_Problem_
Copy all of the records word for word.

::::

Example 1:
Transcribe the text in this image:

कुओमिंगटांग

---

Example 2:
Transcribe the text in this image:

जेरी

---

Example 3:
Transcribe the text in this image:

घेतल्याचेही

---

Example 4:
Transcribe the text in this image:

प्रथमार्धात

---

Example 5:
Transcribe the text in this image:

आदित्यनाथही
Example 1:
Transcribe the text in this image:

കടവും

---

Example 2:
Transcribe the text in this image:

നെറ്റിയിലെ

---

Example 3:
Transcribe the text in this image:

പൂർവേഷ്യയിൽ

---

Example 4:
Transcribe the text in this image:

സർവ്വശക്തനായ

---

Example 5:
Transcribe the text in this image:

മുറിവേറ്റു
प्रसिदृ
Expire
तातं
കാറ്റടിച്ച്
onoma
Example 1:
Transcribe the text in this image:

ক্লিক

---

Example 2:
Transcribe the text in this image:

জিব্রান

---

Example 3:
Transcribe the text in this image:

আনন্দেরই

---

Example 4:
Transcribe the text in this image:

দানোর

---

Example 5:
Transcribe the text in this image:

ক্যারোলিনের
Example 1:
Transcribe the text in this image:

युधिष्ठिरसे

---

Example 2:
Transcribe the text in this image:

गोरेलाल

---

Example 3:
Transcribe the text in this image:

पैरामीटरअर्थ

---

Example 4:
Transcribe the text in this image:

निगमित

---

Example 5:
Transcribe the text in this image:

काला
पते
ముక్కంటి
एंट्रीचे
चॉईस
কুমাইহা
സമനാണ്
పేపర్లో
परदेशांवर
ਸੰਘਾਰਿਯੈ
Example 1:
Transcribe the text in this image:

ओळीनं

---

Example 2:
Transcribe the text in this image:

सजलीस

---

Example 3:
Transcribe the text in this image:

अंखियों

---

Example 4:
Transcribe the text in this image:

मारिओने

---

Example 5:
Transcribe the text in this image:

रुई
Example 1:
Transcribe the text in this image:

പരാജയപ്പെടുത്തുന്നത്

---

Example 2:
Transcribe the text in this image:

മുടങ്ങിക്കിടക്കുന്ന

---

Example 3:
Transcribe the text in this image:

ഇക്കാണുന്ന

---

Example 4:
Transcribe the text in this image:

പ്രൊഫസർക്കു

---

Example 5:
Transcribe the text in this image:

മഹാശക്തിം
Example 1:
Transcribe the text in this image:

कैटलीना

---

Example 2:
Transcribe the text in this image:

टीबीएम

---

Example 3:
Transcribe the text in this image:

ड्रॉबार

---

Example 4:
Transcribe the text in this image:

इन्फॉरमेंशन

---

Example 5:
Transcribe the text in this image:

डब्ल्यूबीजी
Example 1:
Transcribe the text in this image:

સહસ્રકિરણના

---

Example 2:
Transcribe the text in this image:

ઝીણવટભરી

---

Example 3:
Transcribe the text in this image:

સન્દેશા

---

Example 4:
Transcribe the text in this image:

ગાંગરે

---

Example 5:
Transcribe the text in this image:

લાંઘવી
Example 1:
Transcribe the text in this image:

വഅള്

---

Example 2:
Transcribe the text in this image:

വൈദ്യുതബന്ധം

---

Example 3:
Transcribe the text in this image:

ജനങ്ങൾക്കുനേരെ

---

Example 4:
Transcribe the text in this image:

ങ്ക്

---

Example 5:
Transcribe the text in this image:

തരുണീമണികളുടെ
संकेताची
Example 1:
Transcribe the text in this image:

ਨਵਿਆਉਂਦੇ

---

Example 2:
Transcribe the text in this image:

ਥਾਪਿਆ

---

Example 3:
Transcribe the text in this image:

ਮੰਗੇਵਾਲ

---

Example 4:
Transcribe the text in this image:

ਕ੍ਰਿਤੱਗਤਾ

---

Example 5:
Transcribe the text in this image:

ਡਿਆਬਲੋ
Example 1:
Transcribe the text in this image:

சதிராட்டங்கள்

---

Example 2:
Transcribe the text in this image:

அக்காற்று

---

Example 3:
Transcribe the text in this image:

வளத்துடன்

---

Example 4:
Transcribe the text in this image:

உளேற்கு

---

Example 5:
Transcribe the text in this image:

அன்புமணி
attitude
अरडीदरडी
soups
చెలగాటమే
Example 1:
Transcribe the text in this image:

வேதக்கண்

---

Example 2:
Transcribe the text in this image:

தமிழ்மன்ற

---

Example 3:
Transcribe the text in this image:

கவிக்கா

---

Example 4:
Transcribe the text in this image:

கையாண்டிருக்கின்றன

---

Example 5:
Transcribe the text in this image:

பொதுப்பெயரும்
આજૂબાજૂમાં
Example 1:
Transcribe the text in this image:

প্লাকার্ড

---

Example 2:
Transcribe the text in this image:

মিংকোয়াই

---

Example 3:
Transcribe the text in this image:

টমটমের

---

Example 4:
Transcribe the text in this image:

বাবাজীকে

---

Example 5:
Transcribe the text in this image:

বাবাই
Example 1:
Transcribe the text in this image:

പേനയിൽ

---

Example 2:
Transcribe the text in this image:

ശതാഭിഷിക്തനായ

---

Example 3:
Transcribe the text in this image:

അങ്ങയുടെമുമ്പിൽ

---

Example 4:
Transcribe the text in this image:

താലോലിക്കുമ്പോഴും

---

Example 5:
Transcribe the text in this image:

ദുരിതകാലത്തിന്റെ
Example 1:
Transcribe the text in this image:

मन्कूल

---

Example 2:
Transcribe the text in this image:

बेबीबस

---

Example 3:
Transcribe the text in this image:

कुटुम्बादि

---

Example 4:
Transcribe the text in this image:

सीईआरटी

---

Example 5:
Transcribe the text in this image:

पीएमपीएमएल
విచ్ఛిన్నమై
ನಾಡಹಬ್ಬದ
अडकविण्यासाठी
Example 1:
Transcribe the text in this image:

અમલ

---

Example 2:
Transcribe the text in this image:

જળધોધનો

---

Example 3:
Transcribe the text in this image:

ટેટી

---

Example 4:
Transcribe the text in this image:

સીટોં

::::

_Result of this exercise_
Example 1:
Transcribe the text in this image:

कुओमिंगटांग

---

Example 2:
Transcribe the text in this image:

जेरी

---

Example 3:
Transcribe the text in this image:

घेतल्याचेही

---

Example 4:
Transcribe the text in this image:

प्रथमार्धात

---

Example 5:
Transcribe the text in this image:

आदित्यनाथही
Example 1:
Transcribe the text in this image:

കടവും

---

Example 2:
Transcribe the text in this image:

നെറ്റിയിലെ

---

Example 3:
Transcribe the text in this image:

പൂർവേഷ്യയിൽ

---

Example 4:
Transcribe the text in this image:

സർവ്വശക്തനായ

---

Example 5:
Transcribe the text in this image:

മുറിവേറ്റു
प्रसिदृ
Expire
तातं
കാറ്റടിച്ച്
onoma
Example 1:
Transcribe the text in this image:

ক্লিক

---

Example 2:
Transcribe the text in this image:

জিব্রান

---

Example 3:
Transcribe the text in this image:

আনন্দেরই

---

Example 4:
Transcribe the text in this image:

দানোর

---

Example 5:
Transcribe the text in this image:

ক্যারোলিনের
Example 1:
Transcribe the text in this image:

युधिष्ठिरसे

---

Example 2:
Transcribe the text in this image:

गोरेलाल

---

Example 3:
Transcribe the text in this image:

पैरामीटरअर्थ

---

Example 4:
Transcribe the text in this image:

निगमित

---

Example 5:
Transcribe the text in this image:

काला
पते
ముక్కంటి
एंट्रीचे
चॉईस
কুমাইহা
സമനാണ്
పేపర్లో
परदेशांवर
ਸੰਘਾਰਿਯੈ
Example 1:
Transcribe the text in this image:

ओळीनं

---

Example 2:
Transcribe the text in this image:

सजलीस

---

Example 3:
Transcribe the text in this image:

अंखियों

---

Example 4:
Transcribe the text in this image:

मारिओने

---

Example 5:
Transcribe the text in this image:

रुई
Example 1:
Transcribe the text in this image:

പരാജയപ്പെടുത്തുന്നത്

---

Example 2:
Transcribe the text in this image:

മുടങ്ങിക്കിടക്കുന്ന

---

Example 3:
Transcribe the text in this image:

ഇക്കാണുന്ന

---

Example 4:
Transcribe the text in this image:

പ്രൊഫസർക്കു

---

Example 5:
Transcribe the text in this image:

മഹാശക്തിം
Example 1:
Transcribe the text in this image:

कैटलीना

---

Example 2:
Transcribe the text in this image:

टीबीएम

---

Example 3:
Transcribe the text in this image:

ड्रॉबार

---

Example 4:
Transcribe the text in this image:

इन्फॉरमेंशन

---

Example 5:
Transcribe the text in this image:

डब्ल्यूबीजी
Example 1:
Transcribe the text in this image:

સહસ્રકિરણના

---

Example 2:
Transcribe the text in this image:

ઝીણવટભરી

---

Example 3:
Transcribe the text in this image:

સન્દેશા

---

Example 4:
Transcribe the text in this image:

ગાંગરે

---

Example 5:
Transcribe the text in this image:

લાંઘવી
Example 1:
Transcribe the text in this image:

വഅള്

---

Example 2:
Transcribe the text in this image:

വൈദ്യുതബന്ധം

---

Example 3:
Transcribe the text in this image:

ജനങ്ങൾക്കുനേരെ

---

Example 4:
Transcribe the text in this image:

ങ്ക്

---

Example 5:
Transcribe the text in this image:

തരുണീമണികളുടെ
संकेताची
Example 1:
Transcribe the text in this image:

ਨਵਿਆਉਂਦੇ

---

Example 2:
Transcribe the text in this image:

ਥਾਪਿਆ

---

Example 3:
Transcribe the text in this image:

ਮੰਗੇਵਾਲ

---

Example 4:
Transcribe the text in this image:

ਕ੍ਰਿਤੱਗਤਾ

---

Example 5:
Transcribe the text in this image:

ਡਿਆਬਲੋ
Example 1:
Transcribe the text in this image:

சதிராட்டங்கள்

---

Example 2:
Transcribe the text in this image:

அக்காற்று

---

Example 3:
Transcribe the text in this image:

வளத்துடன்

---

Example 4:
Transcribe the text in this image:

உளேற்கு

---

Example 5:
Transcribe the text in this image:

அன்புமணி
attitude
अरडीदरडी
soups
చెలగాటమే
Example 1:
Transcribe the text in this image:

வேதக்கண்

---

Example 2:
Transcribe the text in this image:

தமிழ்மன்ற

---

Example 3:
Transcribe the text in this image:

கவிக்கா

---

Example 4:
Transcribe the text in this image:

கையாண்டிருக்கின்றன

---

Example 5:
Transcribe the text in this image:

பொதுப்பெயரும்
આજૂબાજૂમાં
Example 1:
Transcribe the text in this image:

প্লাকার্ড

---

Example 2:
Transcribe the text in this image:

মিংকোয়াই

---

Example 3:
Transcribe the text in this image:

টমটমের

---

Example 4:
Transcribe the text in this image:

বাবাজীকে

---

Example 5:
Transcribe the text in this image:

বাবাই
Example 1:
Transcribe the text in this image:

പേനയിൽ

---

Example 2:
Transcribe the text in this image:

ശതാഭിഷിക്തനായ

---

Example 3:
Transcribe the text in this image:

അങ്ങയുടെമുമ്പിൽ

---

Example 4:
Transcribe the text in this image:

താലോലിക്കുമ്പോഴും

---

Example 5:
Transcribe the text in this image:

ദുരിതകാലത്തിന്റെ
Example 1:
Transcribe the text in this image:

मन्कूल

---

Example 2:
Transcribe the text in this image:

बेबीबस

---

Example 3:
Transcribe the text in this image:

कुटुम्बादि

---

Example 4:
Transcribe the text in this image:

सीईआरटी

---

Example 5:
Transcribe the text in this image:

पीएमपीएमएल
విచ్ఛిన్నమై
ನಾಡಹಬ್ಬದ
अडकविण्यासाठी
Example 1:
Transcribe the text in this image:

અમલ

---

Example 2:
Transcribe the text in this image:

જળધોધનો

---

Example 3:
Transcribe the text in this image:

ટેટી

---

Example 4:
Transcribe the text in this image:

સીટોં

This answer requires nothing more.